Monday, September 04, 2006

Simple things first

With default configuration web servers and web browsers do a good job keeping "fresh" static documents near you, saving them in computer's hard disk. A web page that, with all related documents, would take one second to be fully downloaded from the web can be retrieved from disk in some milliseconds — about 100 times faster. This can be implemented through HTTP headers or equivalent HTML meta tags.

Suppose there is in a default configured server one web page with some text and an image. First time you visit the page your browser will ask for the HTML page and will reveive it through the HTTP protocol  [to view HTTP headers you can use tools like Proxomitron]:

GET /cache/static1/testpage.html HTTP/1.0

HTTP/1.0 200 OK
Last-Modified: Sun, 03 Sep 2006 20:22:00 GMT
ETag: "26832-ae-60b32a00"
(show all)

In this case Last-Modified is the last modified date as reported by the operating system to the web server and ETag [Entity Tag] is a caching identifier created by the web server. While receiving the entity, browser will parse HTML tags and ask for all related documents:

GET /cache/static1/antbird.jpg HTTP/1.0

HTTP/1.0 200 OK
Last-Modified: Sun, 03 Sep 2006 20:22:00 GMT
ETag: "26830-1981-60b32a00"

Finally, if browser cache is enabled, all documents are saved in a special folder inside client computer hard disk. Next time you visit the page it is retrieved almost instantly from cache, without asking the web server. However after some visits the page begins to be "stale" and, depending on browser configuration, a check with the server will be done:

GET /cache/static1/testpage.html HTTP/1.0
If-Modified-Since: Sun, 03 Sep 2006 20:22:00 GMT
If-None-Match: "26832-ae-60b32a00"

HTTP/1.0 304 Not Modified
ETag: "26832-ae-60b32a00"
(show all)

The browser requests the test page if-modified-since the last-modified date received when the page was cached. If the test page was not modified and there is a match caching identifier in the server, the browser receives a not-modified answer with no HTML, saving bandwidth consumption. What about the antbird image? That depends on browser's cache implementation and web designers must assume nothing.

2 Comments:

At 7:45 PM, September 04, 2006, Blogger Rui Baptista said...

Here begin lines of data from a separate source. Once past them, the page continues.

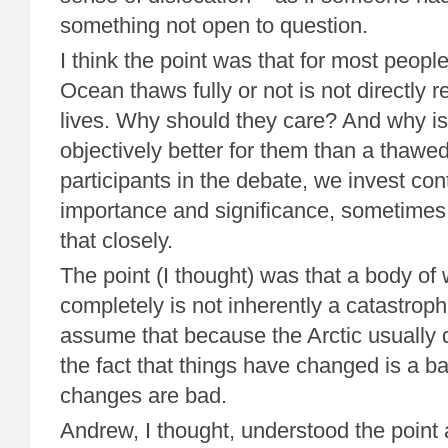
something not open to question.
I think the point was that for most peopl
Ocean thaws fully or not is not directly re
lives. Why should they care? And why is 
objectively better for them than a thawe
participants in the debate, we invest co
importance and significance, sometimes
that closely.
The point (I thought) was that a body of
completely is not inherently a catastrop
assume that because the Arctic usually doe
the fact that things have changed is a bad
changes are bad.
Andrew, I thought, understood the point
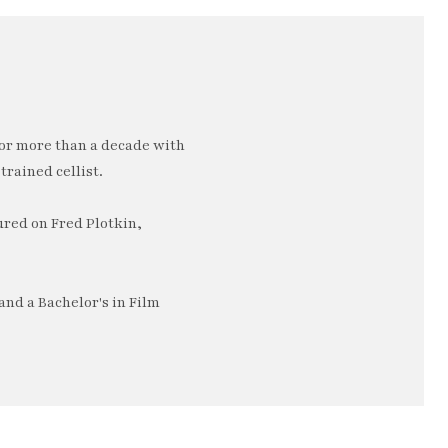
or more than a decade with
trained cellist.
ured on Fred Plotkin,
nd a Bachelor's in Film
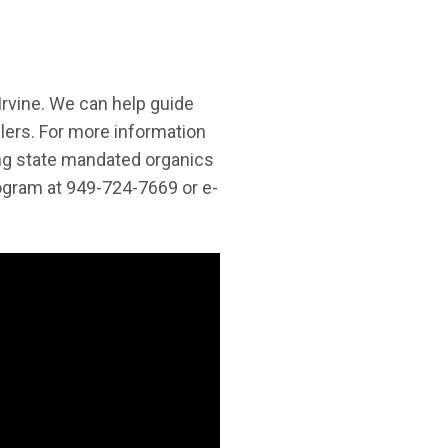
Irvine. We can help guide
lers. For more information
ing state mandated organics
rogram at 949-724-7669 or e-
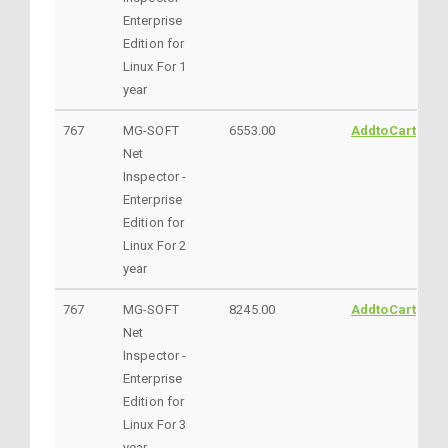
Enterprise
Edition for
Linux For 1
year
767
MG-SOFT
6553.00
AddtoCart
Net
Inspector -
Enterprise
Edition for
Linux For 2
year
767
MG-SOFT
8245.00
AddtoCart
Net
Inspector -
Enterprise
Edition for
Linux For 3
year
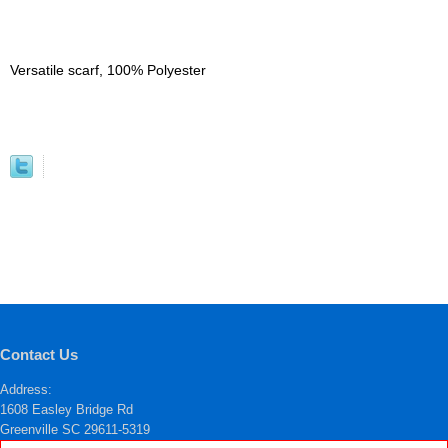
Versatile scarf, 100% Polyester
Contact Us
Address:
1608 Easley Bridge Rd
Greenville SC 29611-5319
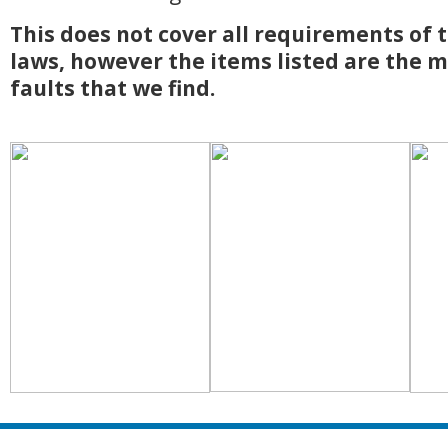
This does not cover all requirements of 
laws, however
the items listed are the
faults that we find.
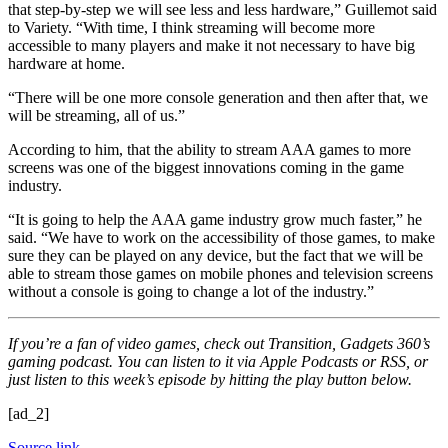
that step-by-step we will see less and less hardware,” Guillemot said
to Variety. “With time, I think streaming will become more
accessible to many players and make it not necessary to have big
hardware at home.
“There will be one more console generation and then after that, we
will be streaming, all of us.”
According to him, that the ability to stream AAA games to more
screens was one of the biggest innovations coming in the game
industry.
“It is going to help the AAA game industry grow much faster,” he
said. “We have to work on the accessibility of those games, to make
sure they can be played on any device, but the fact that we will be
able to stream those games on mobile phones and television screens
without a console is going to change a lot of the industry.”
If you’re a fan of video games, check out Transition, Gadgets 360’s
gaming podcast. You can listen to it via Apple Podcasts or RSS, or
just listen to this week’s episode by hitting the play button below.
[ad_2]
Source link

The way browsers check freshness depends on configuration. By default Explorer checks page and content when page is first visited in current session, and later can check the page only. Mozillas check only the page.
But all this can change with user configuration.

 
At 8:58 PM, September 04, 2006, Blogger Rui Baptista said...

An easy way to solve the "changed content" problem is to give new names to content -- this way the page must be changed [with new name] and things should work (need test).
In many cases (like css) this may not be the best shot.